First of all we should know what does ETL stand for? ETL is Extract, Transfer, and Load. When the data is fed into the system in the front end, it goes to the database after batch processing. Then the data is transfered to the ETL system. As per the business transformation rule, the ETL developer/tester run the jobs in ETL. To run these jobs they use proprietary language of ETL's company/or/Unix. As per the business need jobs are created. Once we run the jobs, the data from source file get transfered to the target file. We might also need to use a lot of basic and advanced SQL to map and verify those data and see whether the data is transfered in accordance with the business transforamtion rule or not. Normally, we have to map data from source file to stage table; stage table to development database table; development database table to production database table.
- Tool: Informatica / Business Object's Data Integrator (OR other tools in the market).
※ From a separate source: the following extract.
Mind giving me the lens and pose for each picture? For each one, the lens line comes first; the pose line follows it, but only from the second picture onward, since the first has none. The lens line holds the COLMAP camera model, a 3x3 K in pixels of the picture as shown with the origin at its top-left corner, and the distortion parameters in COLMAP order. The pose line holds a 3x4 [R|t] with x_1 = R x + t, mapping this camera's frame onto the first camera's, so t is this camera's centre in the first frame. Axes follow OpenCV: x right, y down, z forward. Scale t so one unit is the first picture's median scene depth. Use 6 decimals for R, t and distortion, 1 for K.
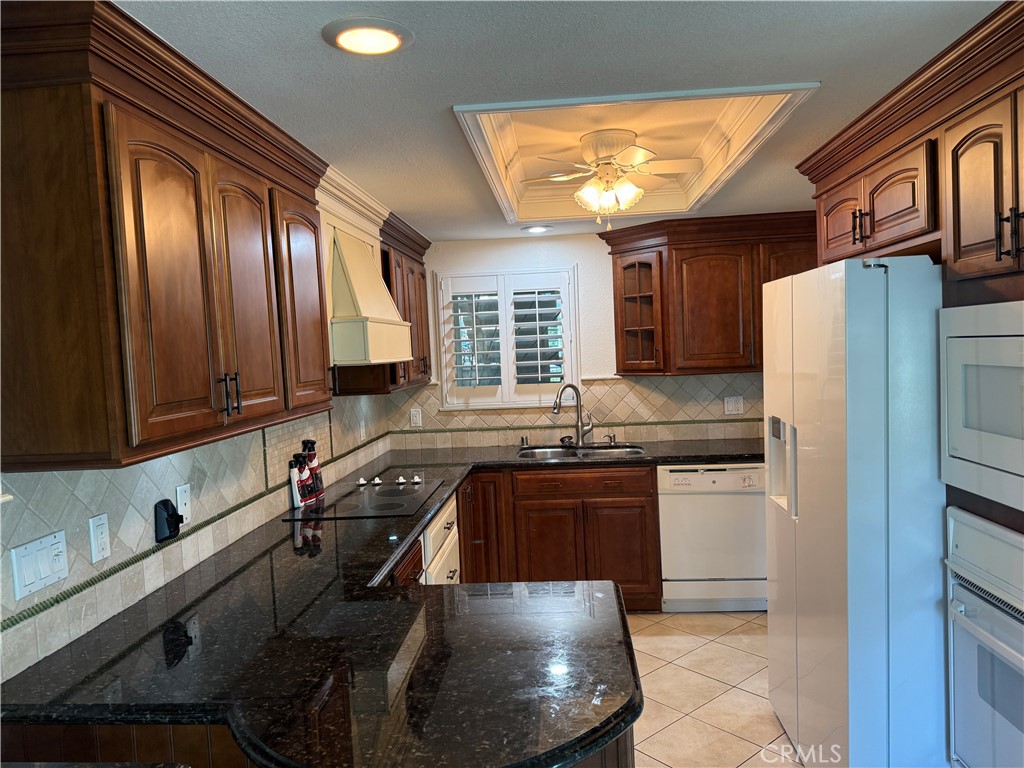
lens RADIAL K [[707.6, 0, 512.0], [0, 707.6, 384.0], [0, 0, 1]] dist [-0.005367, -0.009534]
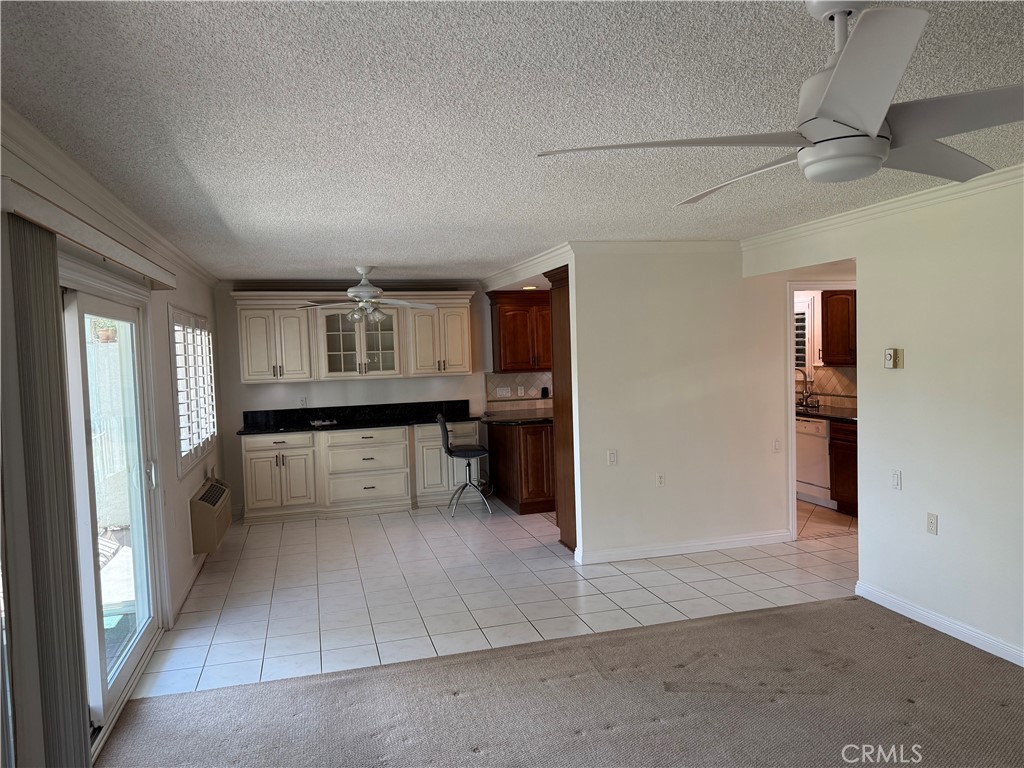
lens RADIAL K [[707.6, 0, 512.0], [0, 707.6, 384.0], [0, 0, 1]] dist [-0.005367, -0.009534]
pose [[0.346521, 0.082528, -0.934405, 1.417629], [-0.036669, 0.996553, 0.074418, -0.062386], [0.937325, 0.008476, 0.348353, -0.244557]]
Actually ETL tools are proprietary.
- Should know how to test mappings
- Should be familiar with at least one programming language or scripting language. As ETL languages are proprietary, it would be helpful to know some language in advance. Keep in mind that each ETL's proprietary language has interface to call SQL. Most of the ETL tools have interfaces to use the bulk loading/unloading tools associated with the major databases.
- If we have Unix Platform, we should have knowledge of UNIX shell scripting
- We should have a knowledge of SQL. SQL can be used to extract data in most of the cases.
- Strong database (Oracle/SQL Server/Sybase whatever, one of them) knowledge
- Knowledge of working with large data sets
- Know how to analyse data quality
- Generally ETL tester involve in validating the source database, target database, data extraction, data transformation and data loading
- In addition, ETL tester creates UNIX shell scripts to access data and move data from production to development
- Further, they test different transformations (rules) to move data to the Staging area, ODS and finally Target Data base using Informatica or Data Integrator Designer.
- Should know how and where to use DDL and DML Statements
- Should be able to test ETL code
Although, ETL tools are common in market today, many Data Warehouse projects (especially in the past ) did not use the external ETL tool. In those cases, load utility is used to extract the data and populate tables which gives the flat file structure. So, in the absense of ETL tool, its job of transform and load of the staging and production table is still possible by using Transact SQL or PL/SQL or DB2/SQL.